## WHAT TO PRODUCE
Rewrite the material from its first line through the line with "The picture on the left is a vintage", putting "Affiliates" wherever "Partners" occurs and leaving everything else unchanged.

## RAW DATA
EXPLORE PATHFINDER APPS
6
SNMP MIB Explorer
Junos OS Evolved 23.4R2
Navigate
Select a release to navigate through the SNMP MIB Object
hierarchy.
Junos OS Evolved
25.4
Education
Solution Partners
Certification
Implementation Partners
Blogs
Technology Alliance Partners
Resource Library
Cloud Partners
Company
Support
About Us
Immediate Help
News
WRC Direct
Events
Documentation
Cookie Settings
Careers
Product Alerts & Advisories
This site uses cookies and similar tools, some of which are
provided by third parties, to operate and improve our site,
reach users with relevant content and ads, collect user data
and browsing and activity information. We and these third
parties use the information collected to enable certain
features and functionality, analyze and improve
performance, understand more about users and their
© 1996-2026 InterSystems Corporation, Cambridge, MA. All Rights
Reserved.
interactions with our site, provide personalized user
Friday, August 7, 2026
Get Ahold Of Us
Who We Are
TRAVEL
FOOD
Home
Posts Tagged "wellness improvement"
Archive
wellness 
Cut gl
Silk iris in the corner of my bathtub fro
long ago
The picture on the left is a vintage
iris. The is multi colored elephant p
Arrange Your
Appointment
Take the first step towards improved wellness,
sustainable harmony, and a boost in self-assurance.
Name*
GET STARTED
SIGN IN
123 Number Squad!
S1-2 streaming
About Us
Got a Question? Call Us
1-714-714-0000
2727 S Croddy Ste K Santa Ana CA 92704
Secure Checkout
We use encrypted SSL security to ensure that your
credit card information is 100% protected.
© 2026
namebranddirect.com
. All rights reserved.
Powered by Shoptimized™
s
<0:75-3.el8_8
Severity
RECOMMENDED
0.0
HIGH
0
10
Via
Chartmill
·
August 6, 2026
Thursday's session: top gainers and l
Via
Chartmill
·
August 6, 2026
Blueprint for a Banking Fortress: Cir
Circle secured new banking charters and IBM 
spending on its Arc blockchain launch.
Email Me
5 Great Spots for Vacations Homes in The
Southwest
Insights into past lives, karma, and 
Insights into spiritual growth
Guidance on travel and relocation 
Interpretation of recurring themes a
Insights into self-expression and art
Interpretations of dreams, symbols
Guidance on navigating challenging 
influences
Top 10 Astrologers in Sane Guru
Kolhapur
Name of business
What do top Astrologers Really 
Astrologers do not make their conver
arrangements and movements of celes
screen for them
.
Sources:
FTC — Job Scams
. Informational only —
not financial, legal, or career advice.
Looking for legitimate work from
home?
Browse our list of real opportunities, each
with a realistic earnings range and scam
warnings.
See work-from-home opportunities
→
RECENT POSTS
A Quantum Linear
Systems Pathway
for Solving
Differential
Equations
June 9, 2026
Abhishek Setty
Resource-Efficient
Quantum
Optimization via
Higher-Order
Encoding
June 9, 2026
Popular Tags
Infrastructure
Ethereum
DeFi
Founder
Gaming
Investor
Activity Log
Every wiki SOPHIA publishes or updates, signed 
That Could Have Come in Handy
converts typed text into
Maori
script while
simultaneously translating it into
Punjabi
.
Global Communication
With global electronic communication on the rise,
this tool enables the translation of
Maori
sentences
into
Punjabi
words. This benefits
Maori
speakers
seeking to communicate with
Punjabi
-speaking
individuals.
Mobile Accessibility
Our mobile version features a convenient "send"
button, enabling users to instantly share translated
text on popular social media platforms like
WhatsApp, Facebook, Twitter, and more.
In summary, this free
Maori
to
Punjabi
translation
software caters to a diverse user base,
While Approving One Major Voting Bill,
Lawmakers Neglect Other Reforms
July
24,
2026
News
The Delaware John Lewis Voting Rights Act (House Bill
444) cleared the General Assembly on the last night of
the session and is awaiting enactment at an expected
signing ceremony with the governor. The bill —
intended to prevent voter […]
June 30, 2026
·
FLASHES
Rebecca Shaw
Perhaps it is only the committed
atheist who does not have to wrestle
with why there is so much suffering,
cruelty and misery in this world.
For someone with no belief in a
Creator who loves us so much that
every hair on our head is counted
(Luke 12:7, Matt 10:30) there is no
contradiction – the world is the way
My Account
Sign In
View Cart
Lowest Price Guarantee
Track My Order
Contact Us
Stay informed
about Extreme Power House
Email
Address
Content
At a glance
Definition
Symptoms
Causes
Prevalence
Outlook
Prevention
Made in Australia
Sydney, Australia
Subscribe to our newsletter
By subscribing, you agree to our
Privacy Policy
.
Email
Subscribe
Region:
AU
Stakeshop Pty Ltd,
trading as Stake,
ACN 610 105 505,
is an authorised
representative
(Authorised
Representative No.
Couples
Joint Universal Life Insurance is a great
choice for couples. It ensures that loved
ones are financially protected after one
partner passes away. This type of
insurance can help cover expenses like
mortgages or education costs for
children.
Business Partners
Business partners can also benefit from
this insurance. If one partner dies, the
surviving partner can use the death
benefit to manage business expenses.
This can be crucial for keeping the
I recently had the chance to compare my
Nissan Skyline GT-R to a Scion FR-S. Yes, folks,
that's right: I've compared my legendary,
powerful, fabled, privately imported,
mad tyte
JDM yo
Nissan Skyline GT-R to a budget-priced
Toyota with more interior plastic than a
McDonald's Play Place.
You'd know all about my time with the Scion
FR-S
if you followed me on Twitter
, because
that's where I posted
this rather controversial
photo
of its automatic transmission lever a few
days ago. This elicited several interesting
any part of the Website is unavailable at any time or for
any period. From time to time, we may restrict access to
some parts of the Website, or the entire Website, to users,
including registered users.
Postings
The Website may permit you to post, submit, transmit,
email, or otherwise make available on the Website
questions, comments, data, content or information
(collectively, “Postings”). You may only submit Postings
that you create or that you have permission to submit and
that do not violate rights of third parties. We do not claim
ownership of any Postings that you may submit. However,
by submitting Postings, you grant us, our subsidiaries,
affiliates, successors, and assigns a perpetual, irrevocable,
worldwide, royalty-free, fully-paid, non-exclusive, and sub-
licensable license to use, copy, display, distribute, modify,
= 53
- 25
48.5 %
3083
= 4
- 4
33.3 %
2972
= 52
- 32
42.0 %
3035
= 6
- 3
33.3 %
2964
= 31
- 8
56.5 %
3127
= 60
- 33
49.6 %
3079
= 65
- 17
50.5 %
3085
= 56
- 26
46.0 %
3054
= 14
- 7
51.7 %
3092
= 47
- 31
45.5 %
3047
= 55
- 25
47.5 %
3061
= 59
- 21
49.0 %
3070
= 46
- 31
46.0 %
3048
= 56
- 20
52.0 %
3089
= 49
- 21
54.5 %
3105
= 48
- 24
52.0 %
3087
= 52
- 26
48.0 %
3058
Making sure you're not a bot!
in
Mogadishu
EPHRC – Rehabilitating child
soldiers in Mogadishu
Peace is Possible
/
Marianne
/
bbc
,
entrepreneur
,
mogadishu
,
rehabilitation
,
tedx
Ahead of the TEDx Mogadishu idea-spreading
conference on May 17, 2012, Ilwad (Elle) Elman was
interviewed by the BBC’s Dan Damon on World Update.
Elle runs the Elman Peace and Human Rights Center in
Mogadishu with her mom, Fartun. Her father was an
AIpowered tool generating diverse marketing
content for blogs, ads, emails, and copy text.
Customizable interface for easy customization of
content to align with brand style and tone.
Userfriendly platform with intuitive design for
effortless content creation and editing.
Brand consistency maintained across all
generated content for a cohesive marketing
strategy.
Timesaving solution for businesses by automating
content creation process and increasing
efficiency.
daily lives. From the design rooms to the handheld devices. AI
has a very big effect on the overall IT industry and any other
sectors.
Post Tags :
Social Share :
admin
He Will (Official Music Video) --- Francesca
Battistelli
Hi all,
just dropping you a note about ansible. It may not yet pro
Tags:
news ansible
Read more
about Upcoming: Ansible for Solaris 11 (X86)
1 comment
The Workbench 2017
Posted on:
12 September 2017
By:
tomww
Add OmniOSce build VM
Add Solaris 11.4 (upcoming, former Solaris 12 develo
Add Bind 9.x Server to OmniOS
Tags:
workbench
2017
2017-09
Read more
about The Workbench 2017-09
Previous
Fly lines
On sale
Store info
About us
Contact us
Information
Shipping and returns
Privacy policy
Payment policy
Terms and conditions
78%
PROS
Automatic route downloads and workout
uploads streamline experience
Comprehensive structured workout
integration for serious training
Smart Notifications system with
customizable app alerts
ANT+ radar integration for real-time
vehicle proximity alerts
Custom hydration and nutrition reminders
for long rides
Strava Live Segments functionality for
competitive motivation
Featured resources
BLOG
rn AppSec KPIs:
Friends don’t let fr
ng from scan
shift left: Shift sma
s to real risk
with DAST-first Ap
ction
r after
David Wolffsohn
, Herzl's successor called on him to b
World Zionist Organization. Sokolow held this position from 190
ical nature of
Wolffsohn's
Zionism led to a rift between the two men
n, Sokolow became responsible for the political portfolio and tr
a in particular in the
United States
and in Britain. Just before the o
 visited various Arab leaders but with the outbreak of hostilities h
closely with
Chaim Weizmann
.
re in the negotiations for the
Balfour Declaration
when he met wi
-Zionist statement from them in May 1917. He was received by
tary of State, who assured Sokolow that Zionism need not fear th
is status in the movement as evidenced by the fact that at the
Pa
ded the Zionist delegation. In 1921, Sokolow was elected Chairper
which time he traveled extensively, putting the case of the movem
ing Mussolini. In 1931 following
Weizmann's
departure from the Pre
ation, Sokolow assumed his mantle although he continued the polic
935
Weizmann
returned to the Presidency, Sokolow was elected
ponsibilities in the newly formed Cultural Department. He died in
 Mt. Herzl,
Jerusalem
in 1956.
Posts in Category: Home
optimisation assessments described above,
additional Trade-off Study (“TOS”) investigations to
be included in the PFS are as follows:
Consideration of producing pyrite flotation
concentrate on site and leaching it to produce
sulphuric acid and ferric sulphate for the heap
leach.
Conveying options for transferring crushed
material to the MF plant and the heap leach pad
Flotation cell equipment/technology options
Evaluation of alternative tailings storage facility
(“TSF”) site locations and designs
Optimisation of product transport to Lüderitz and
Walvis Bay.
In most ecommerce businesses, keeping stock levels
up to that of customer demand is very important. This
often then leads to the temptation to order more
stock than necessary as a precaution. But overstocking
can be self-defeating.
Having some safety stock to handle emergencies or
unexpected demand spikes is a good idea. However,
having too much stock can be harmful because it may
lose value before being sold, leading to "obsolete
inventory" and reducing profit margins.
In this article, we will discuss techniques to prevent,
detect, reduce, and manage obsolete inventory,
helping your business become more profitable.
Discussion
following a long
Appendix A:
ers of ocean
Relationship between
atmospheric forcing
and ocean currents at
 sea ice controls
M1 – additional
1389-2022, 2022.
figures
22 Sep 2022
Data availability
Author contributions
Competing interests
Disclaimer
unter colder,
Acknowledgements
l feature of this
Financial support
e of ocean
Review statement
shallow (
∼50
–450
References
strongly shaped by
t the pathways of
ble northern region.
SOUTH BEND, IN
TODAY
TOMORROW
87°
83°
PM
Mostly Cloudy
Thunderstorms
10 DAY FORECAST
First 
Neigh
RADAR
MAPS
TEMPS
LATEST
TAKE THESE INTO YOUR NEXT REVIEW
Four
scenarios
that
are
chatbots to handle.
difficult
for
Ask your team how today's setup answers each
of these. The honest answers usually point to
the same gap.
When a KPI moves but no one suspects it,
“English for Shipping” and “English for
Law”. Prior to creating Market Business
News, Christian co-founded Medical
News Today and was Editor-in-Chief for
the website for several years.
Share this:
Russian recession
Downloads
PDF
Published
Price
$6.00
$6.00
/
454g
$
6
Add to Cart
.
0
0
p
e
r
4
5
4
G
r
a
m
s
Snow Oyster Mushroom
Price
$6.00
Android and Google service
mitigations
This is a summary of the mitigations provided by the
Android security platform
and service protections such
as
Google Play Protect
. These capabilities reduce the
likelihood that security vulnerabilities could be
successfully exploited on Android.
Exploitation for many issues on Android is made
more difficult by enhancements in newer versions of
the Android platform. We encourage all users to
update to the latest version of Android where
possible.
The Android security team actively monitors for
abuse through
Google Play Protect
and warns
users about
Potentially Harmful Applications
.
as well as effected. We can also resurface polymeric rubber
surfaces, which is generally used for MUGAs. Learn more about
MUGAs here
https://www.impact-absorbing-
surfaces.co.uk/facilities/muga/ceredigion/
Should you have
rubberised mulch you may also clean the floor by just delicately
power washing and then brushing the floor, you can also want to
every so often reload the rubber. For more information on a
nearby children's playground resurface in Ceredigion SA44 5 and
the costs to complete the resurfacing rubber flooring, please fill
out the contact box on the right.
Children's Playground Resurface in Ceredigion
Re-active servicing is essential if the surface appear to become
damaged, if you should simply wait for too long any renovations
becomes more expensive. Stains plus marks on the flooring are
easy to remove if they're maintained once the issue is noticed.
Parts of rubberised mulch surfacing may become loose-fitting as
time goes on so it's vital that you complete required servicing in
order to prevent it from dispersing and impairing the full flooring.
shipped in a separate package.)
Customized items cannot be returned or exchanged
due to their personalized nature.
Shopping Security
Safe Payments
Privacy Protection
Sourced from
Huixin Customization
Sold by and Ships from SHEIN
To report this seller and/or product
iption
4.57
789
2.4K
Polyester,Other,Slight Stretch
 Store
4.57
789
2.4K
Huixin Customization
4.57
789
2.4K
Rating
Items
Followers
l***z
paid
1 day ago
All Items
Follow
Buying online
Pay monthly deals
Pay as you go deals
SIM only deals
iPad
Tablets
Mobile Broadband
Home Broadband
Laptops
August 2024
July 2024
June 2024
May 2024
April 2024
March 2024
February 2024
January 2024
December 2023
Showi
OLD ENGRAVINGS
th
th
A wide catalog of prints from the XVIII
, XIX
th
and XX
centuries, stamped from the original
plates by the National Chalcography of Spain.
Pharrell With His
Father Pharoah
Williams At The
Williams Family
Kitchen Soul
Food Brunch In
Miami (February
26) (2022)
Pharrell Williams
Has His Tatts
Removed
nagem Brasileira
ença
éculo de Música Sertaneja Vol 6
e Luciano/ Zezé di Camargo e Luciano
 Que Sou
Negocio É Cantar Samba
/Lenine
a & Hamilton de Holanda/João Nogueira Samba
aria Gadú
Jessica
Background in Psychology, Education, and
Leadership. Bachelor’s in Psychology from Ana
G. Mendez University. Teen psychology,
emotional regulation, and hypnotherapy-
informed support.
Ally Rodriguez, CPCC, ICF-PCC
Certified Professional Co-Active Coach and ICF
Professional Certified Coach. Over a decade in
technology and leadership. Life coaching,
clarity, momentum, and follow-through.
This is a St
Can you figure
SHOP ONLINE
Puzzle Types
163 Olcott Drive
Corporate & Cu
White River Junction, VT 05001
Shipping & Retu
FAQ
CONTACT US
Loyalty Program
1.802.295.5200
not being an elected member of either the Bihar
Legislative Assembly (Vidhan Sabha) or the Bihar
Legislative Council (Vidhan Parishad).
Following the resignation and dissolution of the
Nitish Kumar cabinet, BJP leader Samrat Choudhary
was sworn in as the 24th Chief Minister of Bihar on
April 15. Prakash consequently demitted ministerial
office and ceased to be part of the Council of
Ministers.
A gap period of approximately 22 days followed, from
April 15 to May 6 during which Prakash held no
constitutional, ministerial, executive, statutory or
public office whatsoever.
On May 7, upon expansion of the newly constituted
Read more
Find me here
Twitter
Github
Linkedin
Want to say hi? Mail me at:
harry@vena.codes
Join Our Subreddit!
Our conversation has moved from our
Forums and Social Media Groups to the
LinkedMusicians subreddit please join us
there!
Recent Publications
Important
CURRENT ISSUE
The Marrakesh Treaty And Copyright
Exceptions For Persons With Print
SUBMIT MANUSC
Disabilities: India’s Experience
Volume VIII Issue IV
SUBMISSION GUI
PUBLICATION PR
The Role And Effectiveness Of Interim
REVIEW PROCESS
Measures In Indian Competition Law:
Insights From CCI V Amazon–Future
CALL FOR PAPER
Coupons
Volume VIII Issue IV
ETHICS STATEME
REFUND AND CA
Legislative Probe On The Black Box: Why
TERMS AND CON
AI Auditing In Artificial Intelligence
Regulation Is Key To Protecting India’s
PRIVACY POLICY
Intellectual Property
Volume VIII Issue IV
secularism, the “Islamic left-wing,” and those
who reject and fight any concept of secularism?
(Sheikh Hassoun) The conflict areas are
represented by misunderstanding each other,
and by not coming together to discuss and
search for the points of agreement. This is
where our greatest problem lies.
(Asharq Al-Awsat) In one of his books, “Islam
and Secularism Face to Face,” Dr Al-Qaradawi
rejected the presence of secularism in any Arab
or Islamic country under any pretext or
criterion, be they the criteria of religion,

## EXPECTED ANSWER
EXPLORE PATHFINDER APPS
6
SNMP MIB Explorer
Junos OS Evolved 23.4R2
Navigate
Select a release to navigate through the SNMP MIB Object
hierarchy.
Junos OS Evolved
25.4
Education
Solution Affiliates
Certification
Implementation Affiliates
Blogs
Technology Alliance Affiliates
Resource Library
Cloud Affiliates
Company
Support
About Us
Immediate Help
News
WRC Direct
Events
Documentation
Cookie Settings
Careers
Product Alerts & Advisories
This site uses cookies and similar tools, some of which are
provided by third parties, to operate and improve our site,
reach users with relevant content and ads, collect user data
and browsing and activity information. We and these third
parties use the information collected to enable certain
features and functionality, analyze and improve
performance, understand more about users and their
© 1996-2026 InterSystems Corporation, Cambridge, MA. All Rights
Reserved.
interactions with our site, provide personalized user
Friday, August 7, 2026
Get Ahold Of Us
Who We Are
TRAVEL
FOOD
Home
Posts Tagged "wellness improvement"
Archive
wellness 
Cut gl
Silk iris in the corner of my bathtub fro
long ago
The picture on the left is a vintage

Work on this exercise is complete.